CHEPs revealed distinct patterns of spinal cord impairment independent of structural T2-positive lesions, which were associated with measures of cord motion. CHEPs thus provide valuable complementary diagnostic insights into spinal cord integrity beyond MRI. This is especially important in incipient myelopathy to inform early diagnosis and timely interventions before the development of definite cord lesions.
磁共振成像(MRI)可能提示退行性颈椎脊髓病(DCM)中的脊髓压迫和结构损伤,但无法揭示脊髓通路的功能损害。我们旨在评估接触热诱发电位(CHEPs)联合MRI的价值,并假设异常CHEPs在DCM中可能很明显,与MRI病变无关,且与动态机械性脊髓应力有关。

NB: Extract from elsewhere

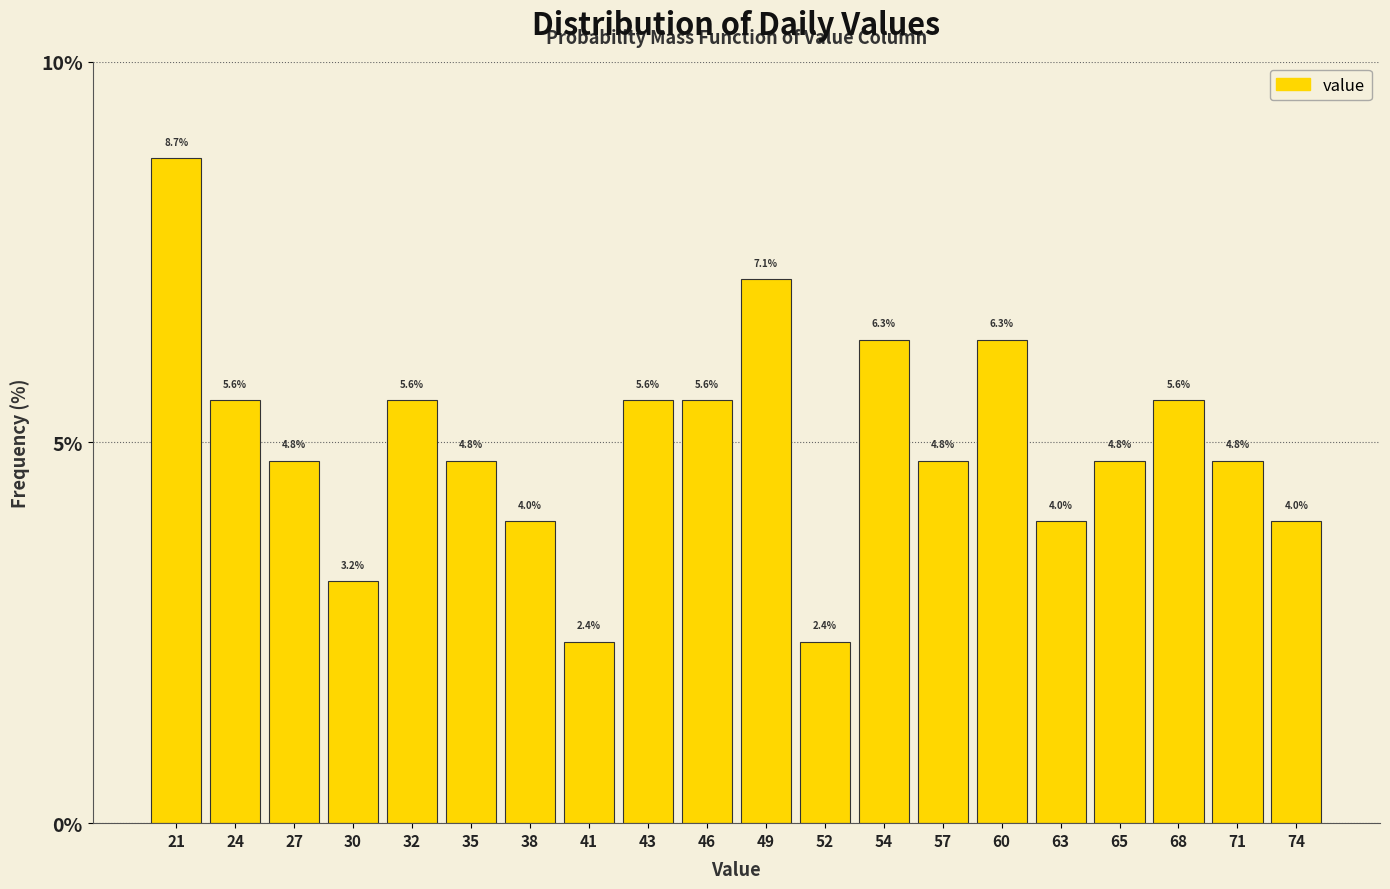

What is the height of the bar covering 47.50 to 50.25 on the x-axis? The bar edges are not printed on the chart, so give them approximately, as read against the axis.

7.1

DCM患者接受了包括节段性感觉(针刺、轻触觉)和运动测试在内的神经学检查。评估T2加权MRI上高信号的有无(T2阳性/阴性)。使用相位对比MRI评估脊髓运动,作为动态机械应力的指标。刺激C6、C8和T4皮节(仅CHEPs)后记录皮节体感诱发电位和CHEPs,以评估脊髓完整性。
本研究纳入的138例患者(年龄56±13岁)中,35%(N = 48)为T2阳性DCM,65%(N = 90)为T2阴性DCM。T2阳性DCM(C6:41%;C8:32%;T4:24%)和T2阴性DCM(C6:35%;C8:54%;T4:26%)中均存在异常CHEPs。C6和C8处的多节段CHEP异常与脊髓运动增加相关(p = 0.030;ε = 0.072),与上肢针刺觉(p = 0.046;ε = 0.063)和运动评分降低相关(p = 0.005;ε = 0.108)。
CHEPs揭示了与结构性T2阳性病变无关的脊髓损伤的不同模式,这些模式与脊髓运动指标相关。因此,CHEPs为MRI之外的脊髓完整性提供了有价值的补充诊断见解。这在早期脊髓病中尤为重要,有助于在明确的脊髓病变发展之前进行早期诊断和及时干预。